**ACTIVITY**
Take the entries below and print all of them exactly, please.

**RECORD EXTRACTS**

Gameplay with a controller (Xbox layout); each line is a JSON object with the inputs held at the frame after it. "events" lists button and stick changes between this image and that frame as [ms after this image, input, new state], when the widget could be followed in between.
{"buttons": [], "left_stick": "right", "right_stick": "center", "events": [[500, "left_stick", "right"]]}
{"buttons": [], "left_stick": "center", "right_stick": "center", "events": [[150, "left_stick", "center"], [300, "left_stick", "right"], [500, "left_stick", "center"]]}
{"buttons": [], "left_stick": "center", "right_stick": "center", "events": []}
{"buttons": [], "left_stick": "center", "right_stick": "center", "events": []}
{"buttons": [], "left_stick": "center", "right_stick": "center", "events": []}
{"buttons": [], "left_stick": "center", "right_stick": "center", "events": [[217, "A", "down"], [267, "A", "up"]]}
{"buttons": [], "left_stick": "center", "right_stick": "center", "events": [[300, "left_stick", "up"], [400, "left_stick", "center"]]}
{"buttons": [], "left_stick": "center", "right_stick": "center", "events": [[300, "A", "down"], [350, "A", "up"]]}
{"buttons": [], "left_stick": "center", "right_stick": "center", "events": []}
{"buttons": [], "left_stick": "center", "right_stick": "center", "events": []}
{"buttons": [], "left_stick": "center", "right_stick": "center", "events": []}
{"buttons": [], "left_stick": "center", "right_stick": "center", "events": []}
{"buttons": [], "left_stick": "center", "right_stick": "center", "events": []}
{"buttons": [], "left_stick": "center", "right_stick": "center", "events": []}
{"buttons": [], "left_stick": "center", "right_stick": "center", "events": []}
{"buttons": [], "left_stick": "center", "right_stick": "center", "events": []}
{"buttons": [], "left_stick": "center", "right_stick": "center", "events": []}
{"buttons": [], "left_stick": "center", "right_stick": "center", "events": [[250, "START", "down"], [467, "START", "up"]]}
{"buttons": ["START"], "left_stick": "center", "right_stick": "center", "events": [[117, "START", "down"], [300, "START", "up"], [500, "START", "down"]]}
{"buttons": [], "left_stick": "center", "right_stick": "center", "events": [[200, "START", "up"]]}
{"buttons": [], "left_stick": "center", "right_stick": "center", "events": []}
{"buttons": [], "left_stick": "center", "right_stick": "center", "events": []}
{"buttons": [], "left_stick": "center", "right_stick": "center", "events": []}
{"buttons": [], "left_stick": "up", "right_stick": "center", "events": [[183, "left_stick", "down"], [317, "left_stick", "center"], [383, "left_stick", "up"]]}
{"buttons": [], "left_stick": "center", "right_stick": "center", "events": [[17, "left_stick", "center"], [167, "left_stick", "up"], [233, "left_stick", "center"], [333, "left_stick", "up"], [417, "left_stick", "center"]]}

**RESPONSE TO THE TASK**
Gameplay with a controller (Xbox layout); each line is a JSON object with the inputs held at the frame after it. "events" lists button and stick changes between this image and that frame as [ms after this image, input, new state], when the widget could be followed in between.
{"buttons": [], "left_stick": "right", "right_stick": "center", "events": [[500, "left_stick", "right"]]}
{"buttons": [], "left_stick": "center", "right_stick": "center", "events": [[150, "left_stick", "center"], [300, "left_stick", "right"], [500, "left_stick", "center"]]}
{"buttons": [], "left_stick": "center", "right_stick": "center", "events": []}
{"buttons": [], "left_stick": "center", "right_stick": "center", "events": []}
{"buttons": [], "left_stick": "center", "right_stick": "center", "events": []}
{"buttons": [], "left_stick": "center", "right_stick": "center", "events": [[217, "A", "down"], [267, "A", "up"]]}
{"buttons": [], "left_stick": "center", "right_stick": "center", "events": [[300, "left_stick", "up"], [400, "left_stick", "center"]]}
{"buttons": [], "left_stick": "center", "right_stick": "center", "events": [[300, "A", "down"], [350, "A", "up"]]}
{"buttons": [], "left_stick": "center", "right_stick": "center", "events": []}
{"buttons": [], "left_stick": "center", "right_stick": "center", "events": []}
{"buttons": [], "left_stick": "center", "right_stick": "center", "events": []}
{"buttons": [], "left_stick": "center", "right_stick": "center", "events": []}
{"buttons": [], "left_stick": "center", "right_stick": "center", "events": []}
{"buttons": [], "left_stick": "center", "right_stick": "center", "events": []}
{"buttons": [], "left_stick": "center", "right_stick": "center", "events": []}
{"buttons": [], "left_stick": "center", "right_stick": "center", "events": []}
{"buttons": [], "left_stick": "center", "right_stick": "center", "events": []}
{"buttons": [], "left_stick": "center", "right_stick": "center", "events": [[250, "START", "down"], [467, "START", "up"]]}
{"buttons": ["START"], "left_stick": "center", "right_stick": "center", "events": [[117, "START", "down"], [300, "START", "up"], [500, "START", "down"]]}
{"buttons": [], "left_stick": "center", "right_stick": "center", "events": [[200, "START", "up"]]}
{"buttons": [], "left_stick": "center", "right_stick": "center", "events": []}
{"buttons": [], "left_stick": "center", "right_stick": "center", "events": []}
{"buttons": [], "left_stick": "center", "right_stick": "center", "events": []}
{"buttons": [], "left_stick": "up", "right_stick": "center", "events": [[183, "left_stick", "down"], [317, "left_stick", "center"], [383, "left_stick", "up"]]}
{"buttons": [], "left_stick": "center", "right_stick": "center", "events": [[17, "left_stick", "center"], [167, "left_stick", "up"], [233, "left_stick", "center"], [333, "left_stick", "up"], [417, "left_stick", "center"]]}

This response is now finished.